Consider this dummy code:

function foo() : void {
  $b = $a = 0;

  while (first_condition()) {
    if (second_condition() && third_condition()) {
      $a = 5;
      break;
    }

    if (fourth_condition()) {
      continue;
    }

    $a = $a + 1;
    $b = $b + 1;
  }

  echo $a;
}

Looking at the above we can see that all assignments to $a inform the value passed to echo, but the same is not true of $b – its value is used on the right-hand-side of $b = $b + 1, but that assignment doesn't end up anywhere useful. This useless usage is enough to satisfy the mark-and-sweep approach (which thus marks $b as used), but it doesn't satisfy us.

The solution

To solve this problem, we'll need to explore the imaginary web of connections that underpins Psalm's type inference: the control-flow graph.

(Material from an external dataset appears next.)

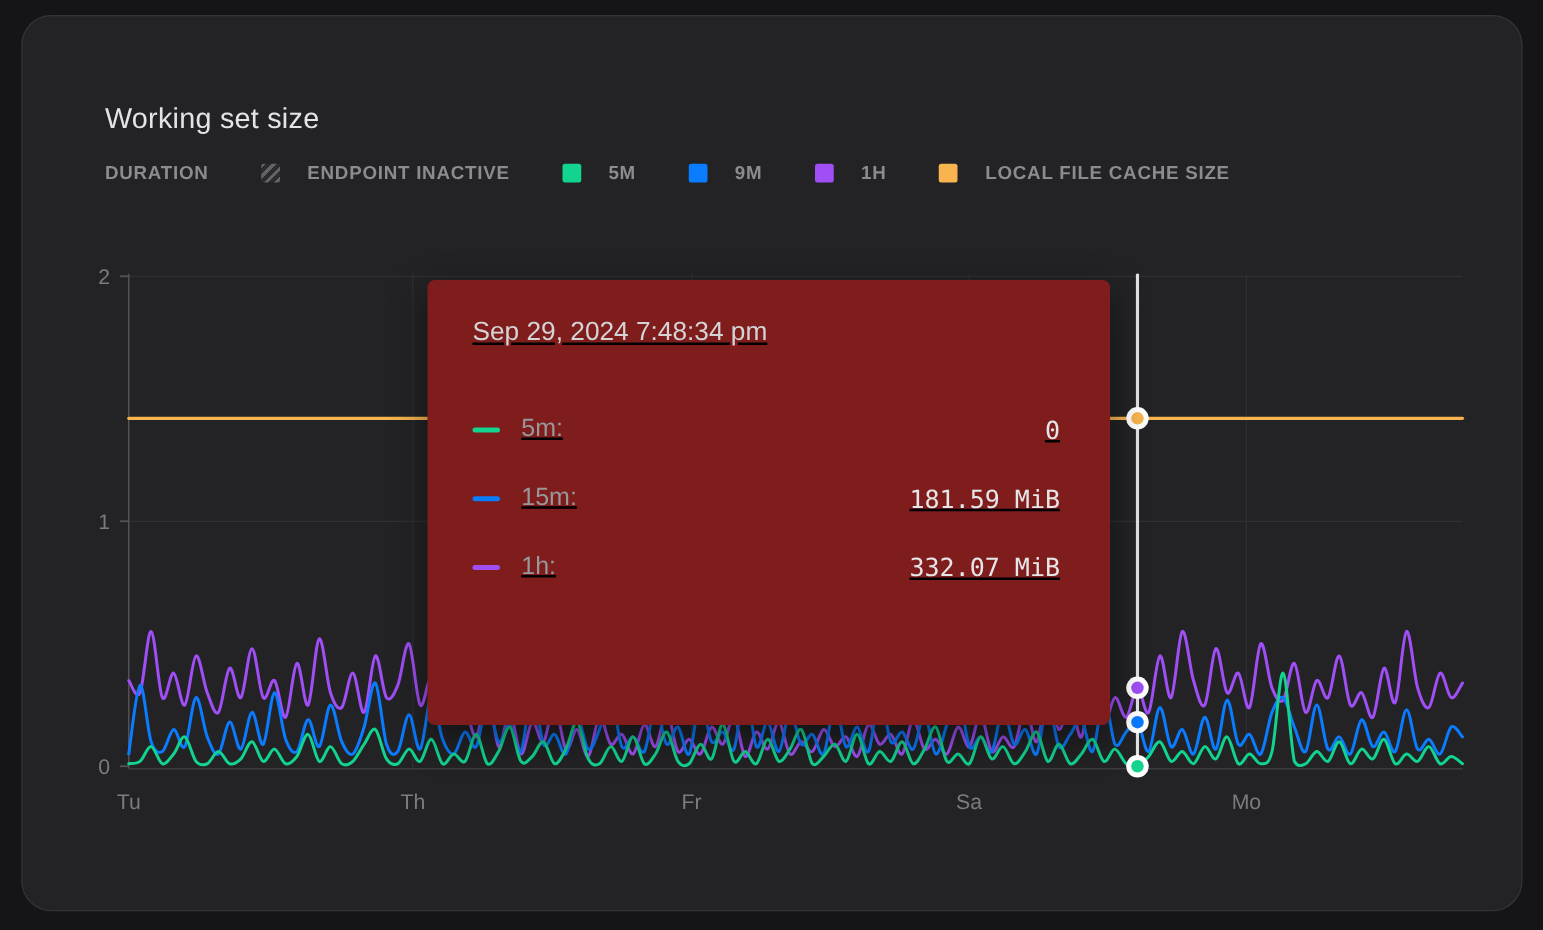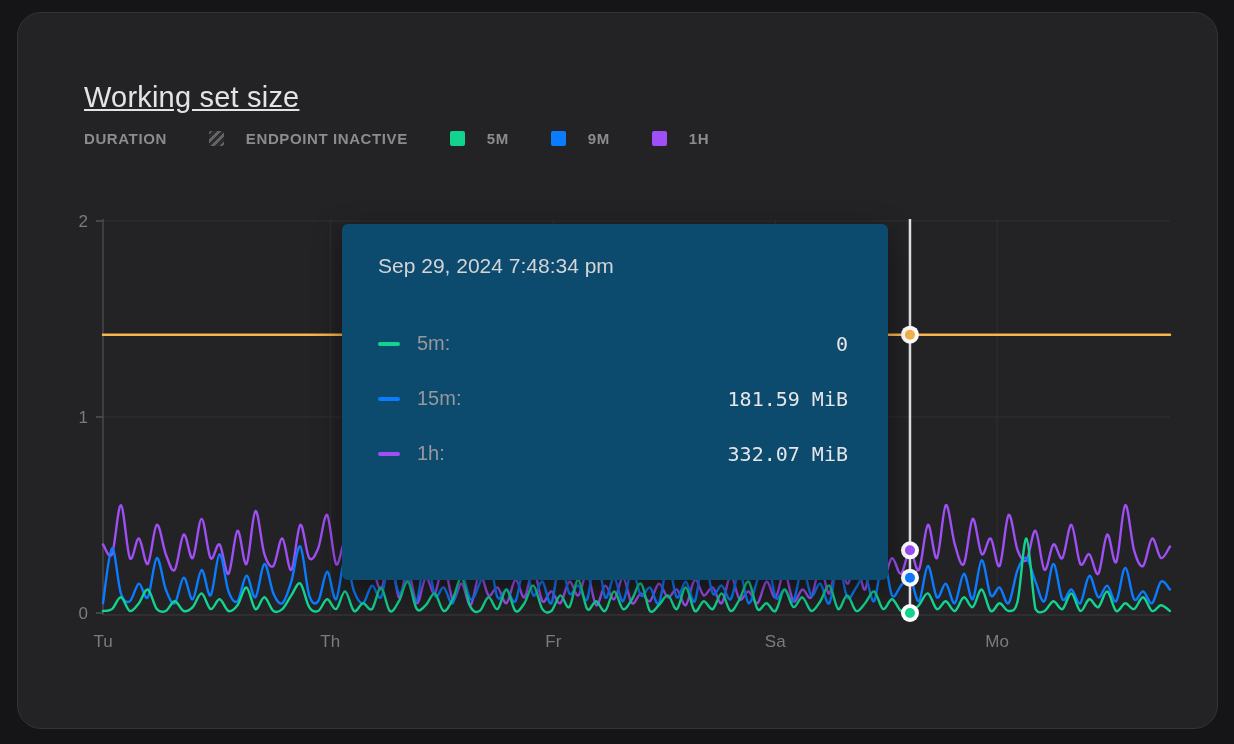"Working set size" .card-title { font-size: 29px -> 23px; text-decoration: underline -> none }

A control-flow graph shows how blocks of code – if statements, ternaries, loops, etc – inform the control-flow of a program. The code above translates to this control-flow graph below (we add a subscript to every occurrence of $a and $b to help distinguish their usage).

control-flow graph of code

Since we only care about variables and their eventual usage, we can simplify that graph.

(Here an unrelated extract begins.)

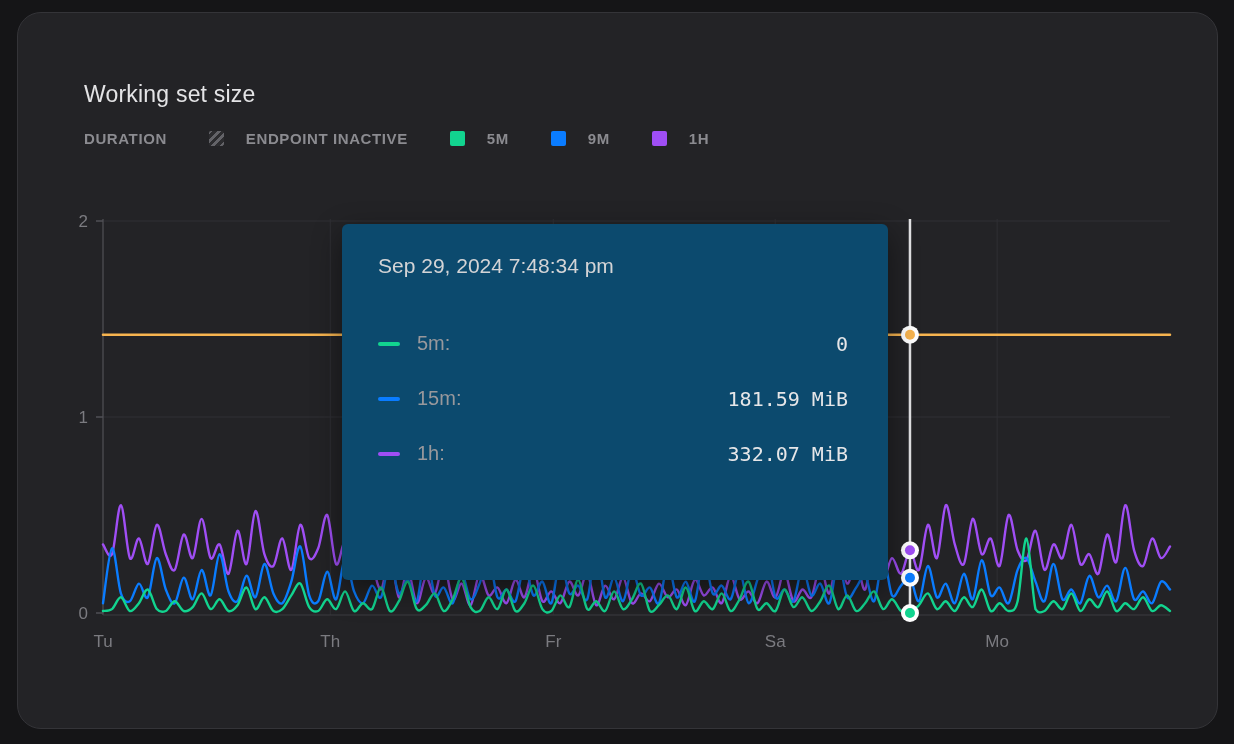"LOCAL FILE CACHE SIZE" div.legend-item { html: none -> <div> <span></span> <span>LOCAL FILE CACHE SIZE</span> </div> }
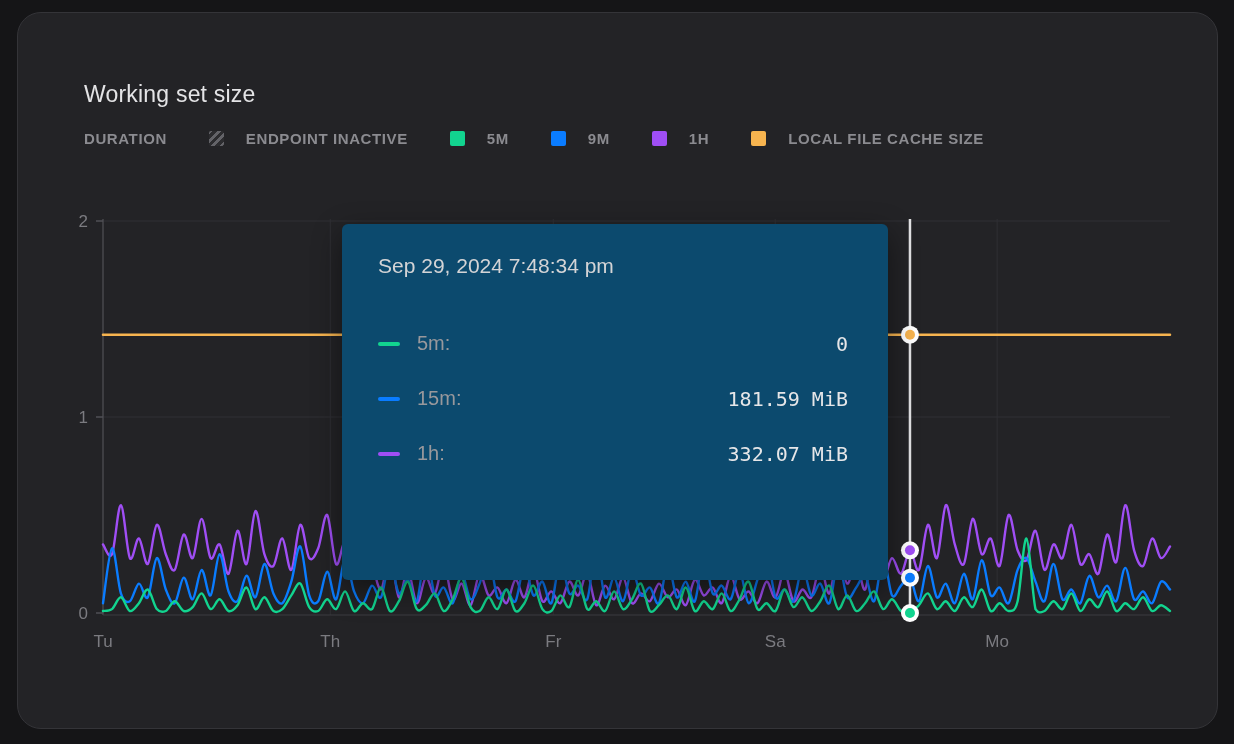"Sep 29, 2024 7:48:34 pm" .tooltip { background: #0c4a6e -> #7f1d1d; text-decoration: none -> underline }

simplified control flow graph of code

From this control-flow graph we can derive something even more useful to us: a data-flow graph. Data-flow graphs show how individual expressions relate to one another, and if you can generate a control-flow graph then it's trivial to generate a corresponding data-flow graph. For the above code, the data-flow graph looks like this (assignment nodes have an extra-thick outline):

data-flow graph of code

With this data-flow graph it’s easy to see that all assignments to $a flow into an eventual echo value, while none of the assignments to $b do.

This is how Psalm's improved unused variable detection operates – it constructs a data-flow graph for every function and file, then does a simple graph traversal to verify that every assignment is used somewhere.

Fringe benefits

Psalm already generated data-flow graphs to power its taint analysis, so I was able to reuse most of that logic for unused variable detection. The extra attention on data-flow graph generation has also helped improve the accuracy of Psalm’s existing taint analysis, so if you’re curious to try that out there’s never been a better time.

Another bonus: undefined variable detection is now much more closely tied to Psalm’s type inference than it was before, so for each false-positive UndefinedVariable bug there's usually an equivalent false-negative type inference bug, where a fix for one is also a fix for the other (ping me on Twitter if you want more details).

Try it out

Psalm highlights the unused code in the interactive block below. Click the green button to make the assignments to $b disappear!

<?php // fix

function foo() : void {
  $b = $a = 0;

  while (rand(0, 1)) {
    if (rand(0, 1)) {
      $a = 5;
      break;
    }

    $a = $a + 1;
    $b = $b + 1;
  }

  echo $a;
}

You can remove all unused variables in your own projects automatically with

vendor/bin/psalm --alter --issues=UnusedVariable